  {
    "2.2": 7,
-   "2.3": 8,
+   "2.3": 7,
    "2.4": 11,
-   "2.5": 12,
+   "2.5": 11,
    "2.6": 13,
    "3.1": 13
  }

********

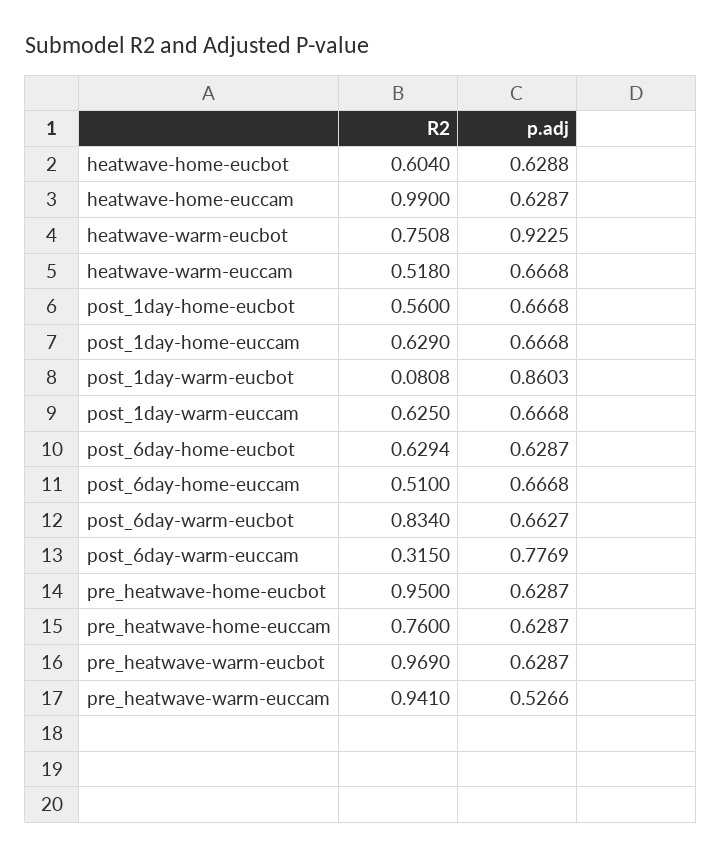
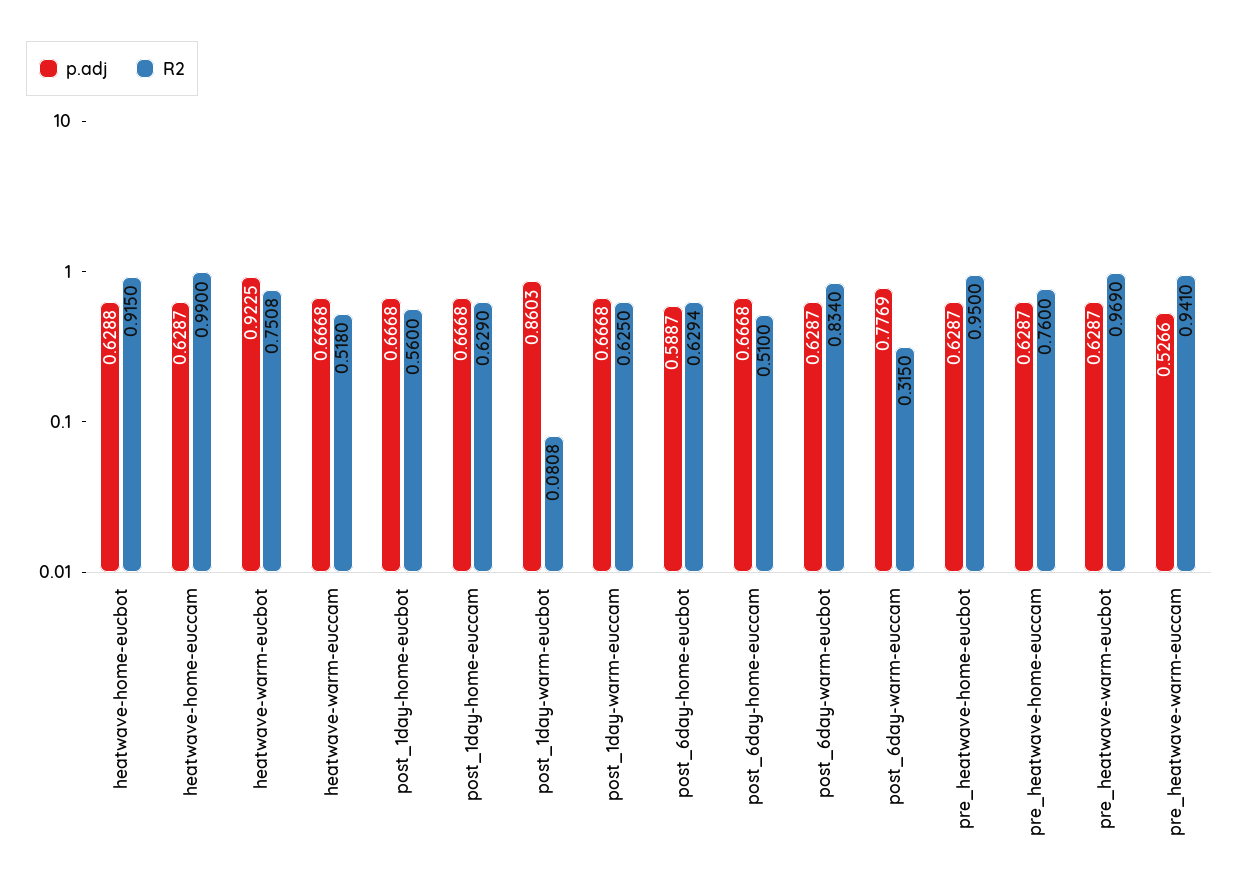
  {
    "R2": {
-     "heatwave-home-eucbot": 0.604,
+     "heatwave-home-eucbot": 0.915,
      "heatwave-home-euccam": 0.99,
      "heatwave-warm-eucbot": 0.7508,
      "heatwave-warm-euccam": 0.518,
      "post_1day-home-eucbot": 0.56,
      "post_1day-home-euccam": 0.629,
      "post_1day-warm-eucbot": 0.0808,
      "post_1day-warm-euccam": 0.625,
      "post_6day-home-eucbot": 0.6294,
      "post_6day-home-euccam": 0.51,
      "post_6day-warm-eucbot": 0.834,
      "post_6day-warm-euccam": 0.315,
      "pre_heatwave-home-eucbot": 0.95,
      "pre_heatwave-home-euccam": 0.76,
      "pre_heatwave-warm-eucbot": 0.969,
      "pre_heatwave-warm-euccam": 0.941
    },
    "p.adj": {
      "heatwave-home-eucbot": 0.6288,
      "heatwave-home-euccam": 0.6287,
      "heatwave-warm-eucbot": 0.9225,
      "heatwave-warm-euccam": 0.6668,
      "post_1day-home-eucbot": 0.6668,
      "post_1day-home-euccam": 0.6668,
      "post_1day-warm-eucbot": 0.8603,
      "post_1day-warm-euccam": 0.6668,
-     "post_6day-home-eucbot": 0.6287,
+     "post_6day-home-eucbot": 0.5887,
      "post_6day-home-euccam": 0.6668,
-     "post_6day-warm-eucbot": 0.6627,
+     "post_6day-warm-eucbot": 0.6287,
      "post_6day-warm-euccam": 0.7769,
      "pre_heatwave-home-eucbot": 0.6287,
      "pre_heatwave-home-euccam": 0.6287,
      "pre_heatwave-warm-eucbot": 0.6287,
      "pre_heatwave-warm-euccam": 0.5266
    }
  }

********

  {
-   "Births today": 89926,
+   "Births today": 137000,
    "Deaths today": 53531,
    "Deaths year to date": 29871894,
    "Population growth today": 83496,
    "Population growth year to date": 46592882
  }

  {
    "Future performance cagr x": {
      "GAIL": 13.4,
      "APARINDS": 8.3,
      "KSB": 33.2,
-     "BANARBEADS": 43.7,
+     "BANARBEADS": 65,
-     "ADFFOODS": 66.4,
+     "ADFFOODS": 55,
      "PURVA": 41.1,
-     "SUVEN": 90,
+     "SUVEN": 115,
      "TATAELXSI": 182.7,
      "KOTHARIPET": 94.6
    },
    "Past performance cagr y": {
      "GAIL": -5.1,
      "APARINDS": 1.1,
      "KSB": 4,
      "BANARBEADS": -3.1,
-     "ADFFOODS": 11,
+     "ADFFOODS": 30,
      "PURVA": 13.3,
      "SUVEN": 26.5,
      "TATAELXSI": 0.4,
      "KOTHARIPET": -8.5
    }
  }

********

• _YOUR OBJECTIVE_
Scan the material for the string "Population". Copy each line where it appears.

• _RESULT OF THIS TASK_
    "Population growth today": 83496,
    "Population growth year to date": 46592882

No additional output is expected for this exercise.